# Instructions for the task
Repeat the listing below word for word, minus the pictures.

··· Material provided

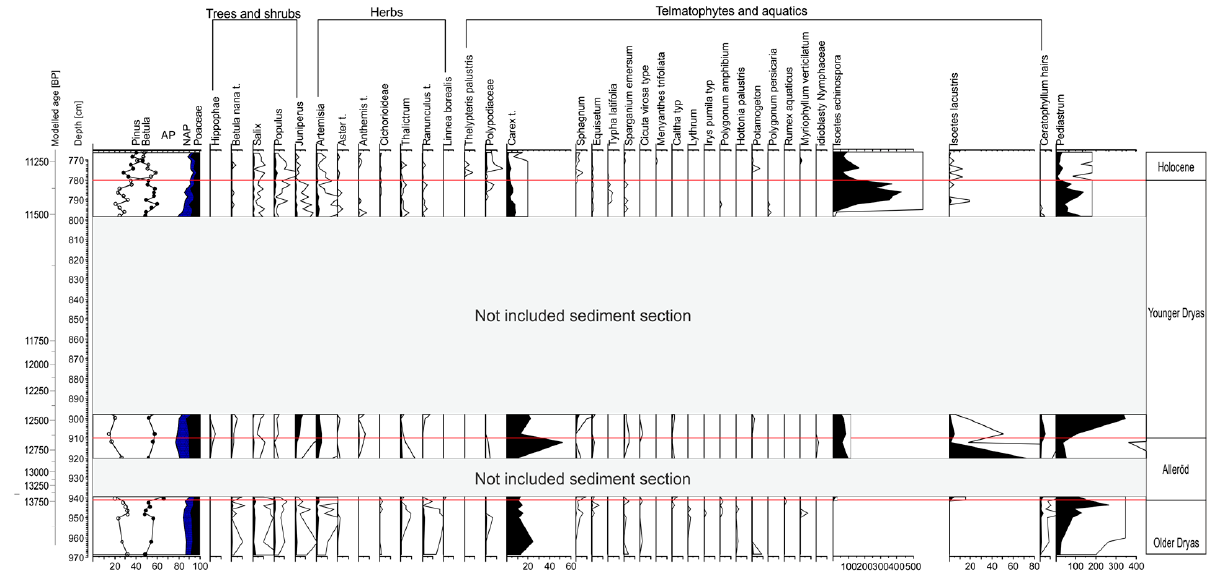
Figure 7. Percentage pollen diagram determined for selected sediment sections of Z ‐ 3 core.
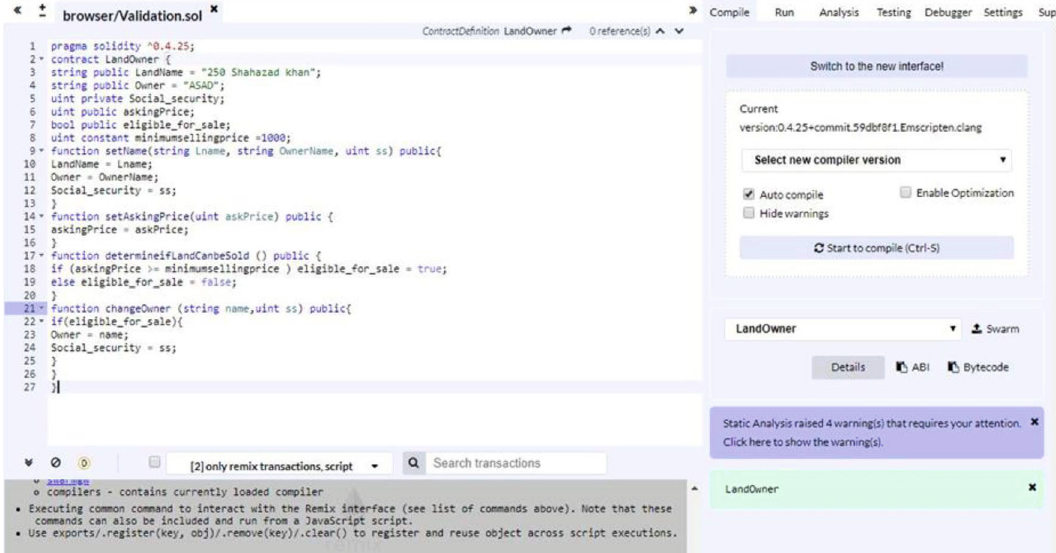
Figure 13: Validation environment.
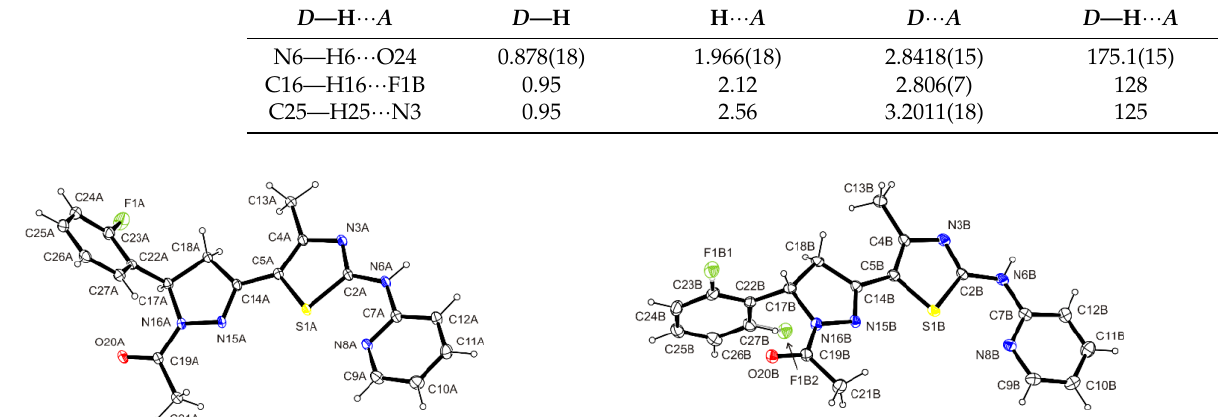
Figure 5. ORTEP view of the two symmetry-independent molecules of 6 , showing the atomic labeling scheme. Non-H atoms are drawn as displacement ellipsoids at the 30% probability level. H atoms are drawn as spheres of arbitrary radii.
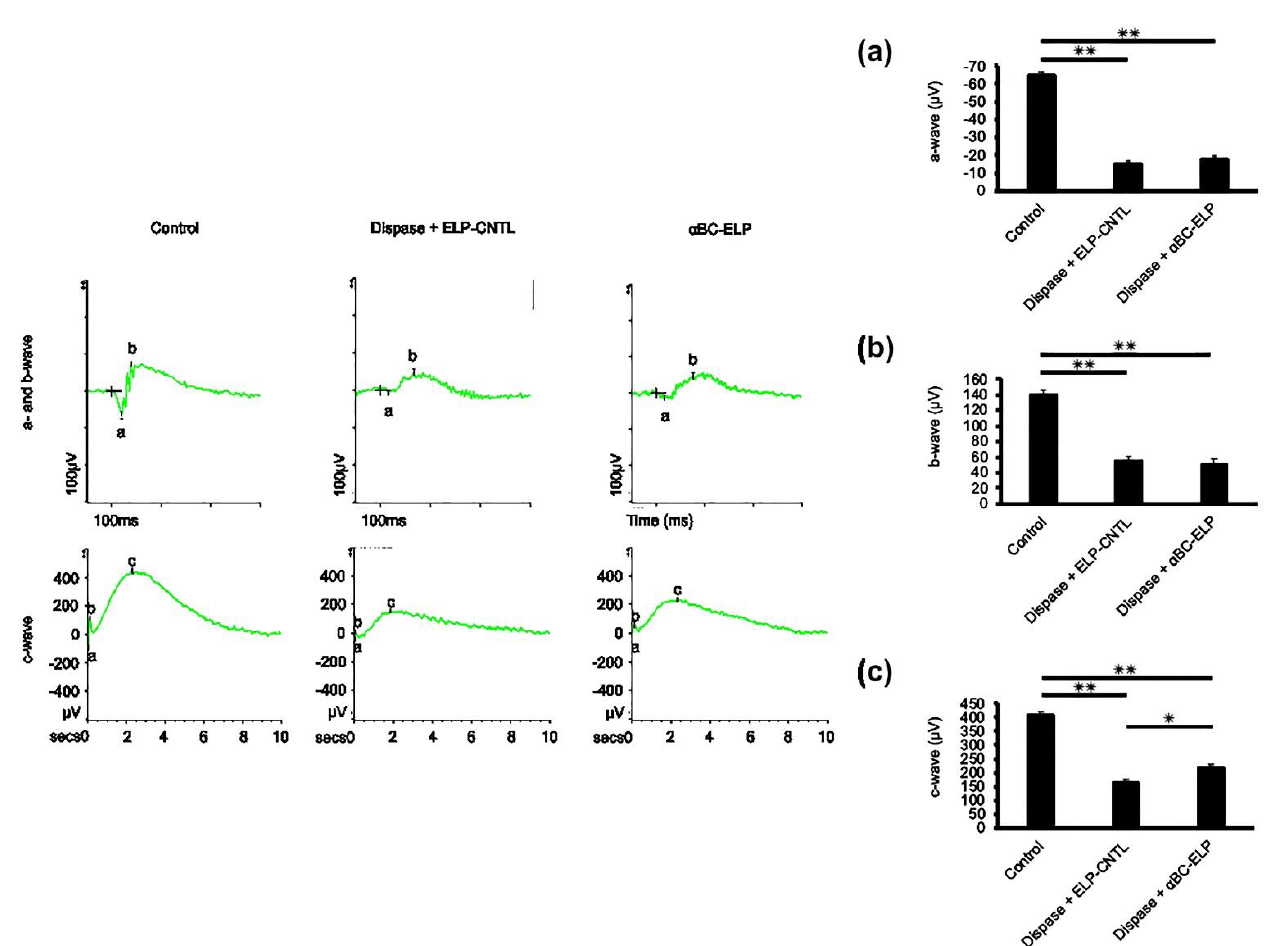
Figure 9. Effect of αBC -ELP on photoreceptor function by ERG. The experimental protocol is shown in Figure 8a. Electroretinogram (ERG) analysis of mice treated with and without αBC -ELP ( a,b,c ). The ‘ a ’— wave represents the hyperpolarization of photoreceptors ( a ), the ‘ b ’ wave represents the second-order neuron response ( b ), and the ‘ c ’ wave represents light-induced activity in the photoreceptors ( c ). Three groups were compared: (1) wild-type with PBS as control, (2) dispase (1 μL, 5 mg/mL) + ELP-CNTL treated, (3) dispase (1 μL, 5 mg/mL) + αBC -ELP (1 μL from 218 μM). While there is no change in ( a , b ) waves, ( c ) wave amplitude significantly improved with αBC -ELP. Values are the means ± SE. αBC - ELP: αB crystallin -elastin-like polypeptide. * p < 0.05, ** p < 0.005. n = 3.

······

# Solution to this problem
Figure 7. Percentage pollen diagram determined for selected sediment sections of Z ‐ 3 core.
Figure 13: Validation environment.
Figure 5. ORTEP view of the two symmetry-independent molecules of 6 , showing the atomic labeling scheme. Non-H atoms are drawn as displacement ellipsoids at the 30% probability level. H atoms are drawn as spheres of arbitrary radii.
Figure 9. Effect of αBC -ELP on photoreceptor function by ERG. The experimental protocol is shown in Figure 8a. Electroretinogram (ERG) analysis of mice treated with and without αBC -ELP ( a,b,c ). The ‘ a ’— wave represents the hyperpolarization of photoreceptors ( a ), the ‘ b ’ wave represents the second-order neuron response ( b ), and the ‘ c ’ wave represents light-induced activity in the photoreceptors ( c ). Three groups were compared: (1) wild-type with PBS as control, (2) dispase (1 μL, 5 mg/mL) + ELP-CNTL treated, (3) dispase (1 μL, 5 mg/mL) + αBC -ELP (1 μL from 218 μM). While there is no change in ( a , b ) waves, ( c ) wave amplitude significantly improved with αBC -ELP. Values are the means ± SE. αBC - ELP: αB crystallin -elastin-like polypeptide. * p < 0.05, ** p < 0.005. n = 3.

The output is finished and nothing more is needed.